EXERCISE OBJECTIVE:
A verbatim copy of every entry is required. Produce it now.

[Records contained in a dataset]

○ ○ ○ ○

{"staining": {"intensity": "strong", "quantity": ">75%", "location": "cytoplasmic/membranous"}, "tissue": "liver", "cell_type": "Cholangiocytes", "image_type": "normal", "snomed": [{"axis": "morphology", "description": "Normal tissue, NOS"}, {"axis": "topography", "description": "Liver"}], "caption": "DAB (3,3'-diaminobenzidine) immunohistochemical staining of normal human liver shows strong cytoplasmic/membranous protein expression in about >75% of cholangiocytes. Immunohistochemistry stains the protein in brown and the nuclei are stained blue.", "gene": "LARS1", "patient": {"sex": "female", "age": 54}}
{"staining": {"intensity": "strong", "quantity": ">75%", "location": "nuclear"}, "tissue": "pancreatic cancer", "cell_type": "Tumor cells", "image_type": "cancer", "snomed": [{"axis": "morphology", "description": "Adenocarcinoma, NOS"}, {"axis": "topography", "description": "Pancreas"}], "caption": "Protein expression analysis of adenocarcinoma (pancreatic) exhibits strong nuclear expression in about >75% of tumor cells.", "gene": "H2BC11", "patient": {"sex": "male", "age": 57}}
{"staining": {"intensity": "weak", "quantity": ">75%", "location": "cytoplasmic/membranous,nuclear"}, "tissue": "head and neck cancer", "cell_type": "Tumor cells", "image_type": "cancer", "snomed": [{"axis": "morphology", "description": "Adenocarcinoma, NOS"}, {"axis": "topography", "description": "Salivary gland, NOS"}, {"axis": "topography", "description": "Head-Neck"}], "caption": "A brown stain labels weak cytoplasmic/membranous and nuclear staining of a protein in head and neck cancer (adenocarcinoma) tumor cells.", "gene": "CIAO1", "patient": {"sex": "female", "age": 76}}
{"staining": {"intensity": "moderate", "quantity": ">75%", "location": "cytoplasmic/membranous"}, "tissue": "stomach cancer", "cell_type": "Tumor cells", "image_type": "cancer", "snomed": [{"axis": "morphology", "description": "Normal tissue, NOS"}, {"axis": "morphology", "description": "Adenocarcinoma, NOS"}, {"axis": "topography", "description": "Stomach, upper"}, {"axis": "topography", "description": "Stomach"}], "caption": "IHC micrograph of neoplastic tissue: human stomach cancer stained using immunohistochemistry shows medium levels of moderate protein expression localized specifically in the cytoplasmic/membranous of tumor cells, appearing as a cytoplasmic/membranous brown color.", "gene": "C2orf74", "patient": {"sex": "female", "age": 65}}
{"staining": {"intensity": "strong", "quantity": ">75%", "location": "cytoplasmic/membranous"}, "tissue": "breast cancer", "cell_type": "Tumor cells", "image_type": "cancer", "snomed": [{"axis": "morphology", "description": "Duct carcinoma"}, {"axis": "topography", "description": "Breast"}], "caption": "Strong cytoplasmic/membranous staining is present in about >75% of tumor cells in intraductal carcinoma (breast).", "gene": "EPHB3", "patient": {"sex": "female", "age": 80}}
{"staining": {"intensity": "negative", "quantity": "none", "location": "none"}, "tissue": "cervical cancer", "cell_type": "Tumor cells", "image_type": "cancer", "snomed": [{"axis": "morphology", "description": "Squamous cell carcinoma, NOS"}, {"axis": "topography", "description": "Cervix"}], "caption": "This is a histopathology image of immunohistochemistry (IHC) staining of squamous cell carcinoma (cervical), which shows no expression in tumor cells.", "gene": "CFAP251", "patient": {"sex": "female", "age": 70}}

○ ○ ○ ○

OUTPUT FOR THIS TASK:
{"staining": {"intensity": "strong", "quantity": ">75%", "location": "cytoplasmic/membranous"}, "tissue": "liver", "cell_type": "Cholangiocytes", "image_type": "normal", "snomed": [{"axis": "morphology", "description": "Normal tissue, NOS"}, {"axis": "topography", "description": "Liver"}], "caption": "DAB (3,3'-diaminobenzidine) immunohistochemical staining of normal human liver shows strong cytoplasmic/membranous protein expression in about >75% of cholangiocytes. Immunohistochemistry stains the protein in brown and the nuclei are stained blue.", "gene": "LARS1", "patient": {"sex": "female", "age": 54}}
{"staining": {"intensity": "strong", "quantity": ">75%", "location": "nuclear"}, "tissue": "pancreatic cancer", "cell_type": "Tumor cells", "image_type": "cancer", "snomed": [{"axis": "morphology", "description": "Adenocarcinoma, NOS"}, {"axis": "topography", "description": "Pancreas"}], "caption": "Protein expression analysis of adenocarcinoma (pancreatic) exhibits strong nuclear expression in about >75% of tumor cells.", "gene": "H2BC11", "patient": {"sex": "male", "age": 57}}
{"staining": {"intensity": "weak", "quantity": ">75%", "location": "cytoplasmic/membranous,nuclear"}, "tissue": "head and neck cancer", "cell_type": "Tumor cells", "image_type": "cancer", "snomed": [{"axis": "morphology", "description": "Adenocarcinoma, NOS"}, {"axis": "topography", "description": "Salivary gland, NOS"}, {"axis": "topography", "description": "Head-Neck"}], "caption": "A brown stain labels weak cytoplasmic/membranous and nuclear staining of a protein in head and neck cancer (adenocarcinoma) tumor cells.", "gene": "CIAO1", "patient": {"sex": "female", "age": 76}}
{"staining": {"intensity": "moderate", "quantity": ">75%", "location": "cytoplasmic/membranous"}, "tissue": "stomach cancer", "cell_type": "Tumor cells", "image_type": "cancer", "snomed": [{"axis": "morphology", "description": "Normal tissue, NOS"}, {"axis": "morphology", "description": "Adenocarcinoma, NOS"}, {"axis": "topography", "description": "Stomach, upper"}, {"axis": "topography", "description": "Stomach"}], "caption": "IHC micrograph of neoplastic tissue: human stomach cancer stained using immunohistochemistry shows medium levels of moderate protein expression localized specifically in the cytoplasmic/membranous of tumor cells, appearing as a cytoplasmic/membranous brown color.", "gene": "C2orf74", "patient": {"sex": "female", "age": 65}}
{"staining": {"intensity": "strong", "quantity": ">75%", "location": "cytoplasmic/membranous"}, "tissue": "breast cancer", "cell_type": "Tumor cells", "image_type": "cancer", "snomed": [{"axis": "morphology", "description": "Duct carcinoma"}, {"axis": "topography", "description": "Breast"}], "caption": "Strong cytoplasmic/membranous staining is present in about >75% of tumor cells in intraductal carcinoma (breast).", "gene": "EPHB3", "patient": {"sex": "female", "age": 80}}
{"staining": {"intensity": "negative", "quantity": "none", "location": "none"}, "tissue": "cervical cancer", "cell_type": "Tumor cells", "image_type": "cancer", "snomed": [{"axis": "morphology", "description": "Squamous cell carcinoma, NOS"}, {"axis": "topography", "description": "Cervix"}], "caption": "This is a histopathology image of immunohistochemistry (IHC) staining of squamous cell carcinoma (cervical), which shows no expression in tumor cells.", "gene": "CFAP251", "patient": {"sex": "female", "age": 70}}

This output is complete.